Further steps to protect company finances
The above list is a good start, but it should be considered the bare minimum. There are additional steps you can take to safeguard company funds to make theft more difficult.

  • Consider setting up a separate user account on your system used solely for funds transfers. Even better, designate a single computer for funds transfers and nothing else.
  • Ensure that you have comprehensive anti-malware software installed on any machine used for funds transfers. This should include antivirus, antispyware, a firewall, anti-rootkit and more with continuous scanning scheduled.
  • Consider establishing a regularly scheduled phone call to your bank listing funds transfers and amounts for the day. Choosing specific days and times and pre-authorizing with the bank by phone could prevent any fraudulent transfers.
  • Draw up a list of recipients for funds transfers and set maximum amounts for each one, then share this list with your bank as a reference guide. Anything that doesn’t fall within the parameters on the list should trigger an investigation and require the bank to contact designated staff to get approvals.

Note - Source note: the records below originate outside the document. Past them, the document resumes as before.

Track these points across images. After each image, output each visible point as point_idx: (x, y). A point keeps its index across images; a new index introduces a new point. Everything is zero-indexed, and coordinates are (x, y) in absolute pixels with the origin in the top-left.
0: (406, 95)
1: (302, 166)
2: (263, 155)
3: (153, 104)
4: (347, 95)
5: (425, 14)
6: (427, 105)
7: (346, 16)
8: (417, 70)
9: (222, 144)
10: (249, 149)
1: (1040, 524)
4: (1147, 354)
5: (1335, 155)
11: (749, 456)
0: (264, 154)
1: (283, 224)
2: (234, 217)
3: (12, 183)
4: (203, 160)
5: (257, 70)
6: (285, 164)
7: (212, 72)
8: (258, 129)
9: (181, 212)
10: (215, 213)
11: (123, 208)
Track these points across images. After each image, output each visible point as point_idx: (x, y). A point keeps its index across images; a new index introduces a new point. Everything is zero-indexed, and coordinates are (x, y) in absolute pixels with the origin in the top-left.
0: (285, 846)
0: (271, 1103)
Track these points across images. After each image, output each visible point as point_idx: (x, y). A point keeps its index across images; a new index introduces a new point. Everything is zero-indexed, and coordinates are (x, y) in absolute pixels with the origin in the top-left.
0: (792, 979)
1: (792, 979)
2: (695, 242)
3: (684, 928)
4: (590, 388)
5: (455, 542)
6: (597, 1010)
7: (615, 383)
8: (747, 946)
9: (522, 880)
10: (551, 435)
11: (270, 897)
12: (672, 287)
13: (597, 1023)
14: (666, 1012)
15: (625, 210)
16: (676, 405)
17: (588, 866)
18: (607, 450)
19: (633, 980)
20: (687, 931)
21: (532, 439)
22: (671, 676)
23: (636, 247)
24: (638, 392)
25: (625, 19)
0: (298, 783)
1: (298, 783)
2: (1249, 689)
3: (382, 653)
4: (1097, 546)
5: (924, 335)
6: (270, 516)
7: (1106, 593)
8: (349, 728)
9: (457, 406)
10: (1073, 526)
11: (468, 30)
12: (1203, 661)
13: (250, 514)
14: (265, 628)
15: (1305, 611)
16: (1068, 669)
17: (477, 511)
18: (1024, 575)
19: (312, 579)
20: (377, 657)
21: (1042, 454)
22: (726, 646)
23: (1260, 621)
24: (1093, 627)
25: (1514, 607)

Now that we’ve run through some important measures to help prevent the loss of funds to cybercrime, let’s discuss what happens when fraud is successfully perpetrated against your company. No matter how good your defenses, there is always some risk that criminals will find a way around them.

Assessing fraud insurance
Because the potential impact of a successful attack on an organization is so devastating, large businesses almost always take out insurance policies. The perception that these are an expensive and possibly unnecessary expense is common enough that small- and mid-sized businesses often eschew them entirely. This is a mistake.

Cyber liability policies may not be as expensive as you think. At the very least, you should talk to some insurers about what benefits the right policy could offer and precisely how much fraud insurance would cost for your business. Good insurers will tailor policies for your specific circumstances and help tighten up your defenses and reduce your potential exposure.

Ultimately, successful fraud has the potential to close your business down for good, and that’s an unacceptable risk.

While there is still some complacency, forward-thinking banks and insurers are cognizant of the need for security measures and policies that protect small- and mid-sized businesses without prohibitive pricing.

Find the right partners, and you can minimize the risk of losses and reduce your potential exposure dramatically.